• _INFORMATION SUPPLIED_
*****

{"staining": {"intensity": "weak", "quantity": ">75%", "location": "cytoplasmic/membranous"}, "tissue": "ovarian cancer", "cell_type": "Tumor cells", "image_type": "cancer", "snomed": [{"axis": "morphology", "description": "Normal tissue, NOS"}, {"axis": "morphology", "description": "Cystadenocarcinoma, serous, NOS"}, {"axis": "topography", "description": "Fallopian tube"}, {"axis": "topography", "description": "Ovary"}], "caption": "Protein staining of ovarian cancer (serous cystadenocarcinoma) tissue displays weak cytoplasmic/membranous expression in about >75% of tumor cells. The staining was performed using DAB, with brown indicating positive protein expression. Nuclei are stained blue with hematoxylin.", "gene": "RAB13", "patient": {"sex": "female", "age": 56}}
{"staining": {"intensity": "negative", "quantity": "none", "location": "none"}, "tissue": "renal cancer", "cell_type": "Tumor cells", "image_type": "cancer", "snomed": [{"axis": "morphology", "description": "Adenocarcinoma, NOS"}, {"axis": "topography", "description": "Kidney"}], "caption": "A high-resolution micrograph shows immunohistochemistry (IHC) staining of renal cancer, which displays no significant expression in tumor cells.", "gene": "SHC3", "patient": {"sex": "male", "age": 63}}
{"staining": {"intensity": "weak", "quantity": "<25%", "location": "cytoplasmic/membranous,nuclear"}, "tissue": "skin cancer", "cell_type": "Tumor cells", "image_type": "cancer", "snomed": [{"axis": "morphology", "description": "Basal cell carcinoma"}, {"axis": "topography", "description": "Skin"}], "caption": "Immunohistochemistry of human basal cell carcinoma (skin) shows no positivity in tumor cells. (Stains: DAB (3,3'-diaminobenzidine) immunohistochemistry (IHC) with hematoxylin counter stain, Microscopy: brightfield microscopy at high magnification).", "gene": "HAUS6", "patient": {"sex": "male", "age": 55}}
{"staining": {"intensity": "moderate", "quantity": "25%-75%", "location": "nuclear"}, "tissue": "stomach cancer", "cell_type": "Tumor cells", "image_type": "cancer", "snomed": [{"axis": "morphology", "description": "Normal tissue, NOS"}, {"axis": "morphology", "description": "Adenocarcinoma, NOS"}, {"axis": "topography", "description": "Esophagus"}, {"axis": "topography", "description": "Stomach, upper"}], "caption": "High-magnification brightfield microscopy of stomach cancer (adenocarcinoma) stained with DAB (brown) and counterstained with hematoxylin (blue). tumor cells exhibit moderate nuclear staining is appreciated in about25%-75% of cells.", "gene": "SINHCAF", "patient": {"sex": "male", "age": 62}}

*****

• _THE TASK_
When copying the data above, keep every line exactly as written.

• _OUTPUT_
{"staining": {"intensity": "weak", "quantity": ">75%", "location": "cytoplasmic/membranous"}, "tissue": "ovarian cancer", "cell_type": "Tumor cells", "image_type": "cancer", "snomed": [{"axis": "morphology", "description": "Normal tissue, NOS"}, {"axis": "morphology", "description": "Cystadenocarcinoma, serous, NOS"}, {"axis": "topography", "description": "Fallopian tube"}, {"axis": "topography", "description": "Ovary"}], "caption": "Protein staining of ovarian cancer (serous cystadenocarcinoma) tissue displays weak cytoplasmic/membranous expression in about >75% of tumor cells. The staining was performed using DAB, with brown indicating positive protein expression. Nuclei are stained blue with hematoxylin.", "gene": "RAB13", "patient": {"sex": "female", "age": 56}}
{"staining": {"intensity": "negative", "quantity": "none", "location": "none"}, "tissue": "renal cancer", "cell_type": "Tumor cells", "image_type": "cancer", "snomed": [{"axis": "morphology", "description": "Adenocarcinoma, NOS"}, {"axis": "topography", "description": "Kidney"}], "caption": "A high-resolution micrograph shows immunohistochemistry (IHC) staining of renal cancer, which displays no significant expression in tumor cells.", "gene": "SHC3", "patient": {"sex": "male", "age": 63}}
{"staining": {"intensity": "weak", "quantity": "<25%", "location": "cytoplasmic/membranous,nuclear"}, "tissue": "skin cancer", "cell_type": "Tumor cells", "image_type": "cancer", "snomed": [{"axis": "morphology", "description": "Basal cell carcinoma"}, {"axis": "topography", "description": "Skin"}], "caption": "Immunohistochemistry of human basal cell carcinoma (skin) shows no positivity in tumor cells. (Stains: DAB (3,3'-diaminobenzidine) immunohistochemistry (IHC) with hematoxylin counter stain, Microscopy: brightfield microscopy at high magnification).", "gene": "HAUS6", "patient": {"sex": "male", "age": 55}}
{"staining": {"intensity": "moderate", "quantity": "25%-75%", "location": "nuclear"}, "tissue": "stomach cancer", "cell_type": "Tumor cells", "image_type": "cancer", "snomed": [{"axis": "morphology", "description": "Normal tissue, NOS"}, {"axis": "morphology", "description": "Adenocarcinoma, NOS"}, {"axis": "topography", "description": "Esophagus"}, {"axis": "topography", "description": "Stomach, upper"}], "caption": "High-magnification brightfield microscopy of stomach cancer (adenocarcinoma) stained with DAB (brown) and counterstained with hematoxylin (blue). tumor cells exhibit moderate nuclear staining is appreciated in about25%-75% of cells.", "gene": "SINHCAF", "patient": {"sex": "male", "age": 62}}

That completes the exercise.